The actual result of the bucket's lifecycle rule depends on the project configuration. If the project does not have a backup bucket defined (either a deployment-wide default or a project-specific backup bucket), then the rule will be set up to transition the storage class from the previously defined live storage class to the archive storage class (e.g. DEEP_ARCHIVE for S3). If the project does have a backup bucket defined, then the rule will delete the object from the live bucket, leaving only the backup copy in the backup bucket (which usually defaults to a high-latency, low-cost storage class like DEEP_ARCHIVE).

Restore the media

Once archived, it is possible to restore media to the live state.
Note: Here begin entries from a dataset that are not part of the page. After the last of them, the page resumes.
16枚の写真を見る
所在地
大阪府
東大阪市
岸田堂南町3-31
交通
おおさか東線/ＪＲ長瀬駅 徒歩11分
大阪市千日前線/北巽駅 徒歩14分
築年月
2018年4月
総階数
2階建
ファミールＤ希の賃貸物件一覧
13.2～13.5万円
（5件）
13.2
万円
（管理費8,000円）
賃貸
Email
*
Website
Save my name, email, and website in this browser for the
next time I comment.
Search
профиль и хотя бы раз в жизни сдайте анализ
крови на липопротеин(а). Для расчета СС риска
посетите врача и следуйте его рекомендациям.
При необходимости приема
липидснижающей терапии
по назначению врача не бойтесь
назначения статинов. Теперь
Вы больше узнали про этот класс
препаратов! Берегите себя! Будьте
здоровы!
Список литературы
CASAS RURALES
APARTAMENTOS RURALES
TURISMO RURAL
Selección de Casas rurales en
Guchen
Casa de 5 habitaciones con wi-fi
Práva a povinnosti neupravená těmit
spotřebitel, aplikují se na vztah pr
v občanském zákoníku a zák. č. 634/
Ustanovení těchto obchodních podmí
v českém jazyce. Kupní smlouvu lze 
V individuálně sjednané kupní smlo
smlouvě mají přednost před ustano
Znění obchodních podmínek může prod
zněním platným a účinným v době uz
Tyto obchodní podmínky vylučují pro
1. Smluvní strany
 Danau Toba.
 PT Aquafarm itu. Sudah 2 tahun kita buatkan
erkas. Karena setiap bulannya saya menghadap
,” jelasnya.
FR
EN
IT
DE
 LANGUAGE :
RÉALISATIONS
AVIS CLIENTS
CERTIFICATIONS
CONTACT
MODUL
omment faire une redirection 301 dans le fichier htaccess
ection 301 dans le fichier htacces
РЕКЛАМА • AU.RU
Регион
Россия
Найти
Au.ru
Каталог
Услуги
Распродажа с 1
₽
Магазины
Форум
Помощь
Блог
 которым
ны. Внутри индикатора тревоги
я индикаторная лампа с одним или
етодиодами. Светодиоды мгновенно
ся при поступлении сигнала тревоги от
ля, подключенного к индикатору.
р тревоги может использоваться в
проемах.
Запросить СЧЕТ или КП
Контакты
The user does this the same way they archived the media, by performing a bulk update:

bulk_update = {"archive_state": "to_live"}
response = api.update_media_list(project_id, media_bulk_update=bulk_update)
print(response)

This value will be read by a cron job that will request that the object store temporarily move the object in question into the live storage class (e.g. STANDARD for S3). This request is asynchronous and can take up to 48 hours, so there is a second job that looks for the completion of this request and performs the final step to permanently restore the object in the live bucket and at the live storage class. After a user performs the bulk update to to_live, the order and rough timing of these steps is as follows:

  1. The next time the nightly request restoration cron job runs, it sends a request to temporarily restore the object to the live storage class in its current bucket (e.g. in the backup bucket, if the project has one, otherwise in the live bucket). It also sets the restoration_requested flag on the media object to True, signaling the finish restoration cron job to run on this media.This process may take up to 48 hours, so it might take more than one day before the next step runs.
  2. Once the object is restored to the live (e.g. accessible) storage class, the next run of the finish restoration cron job will permanently restore the object to the live storage class. If the project has a backup bucket, this means the object will be copied from the backup bucket to the live bucket and the object in the backup bucket will "expire" and drop back into the archived storage class, leaving the backup intact.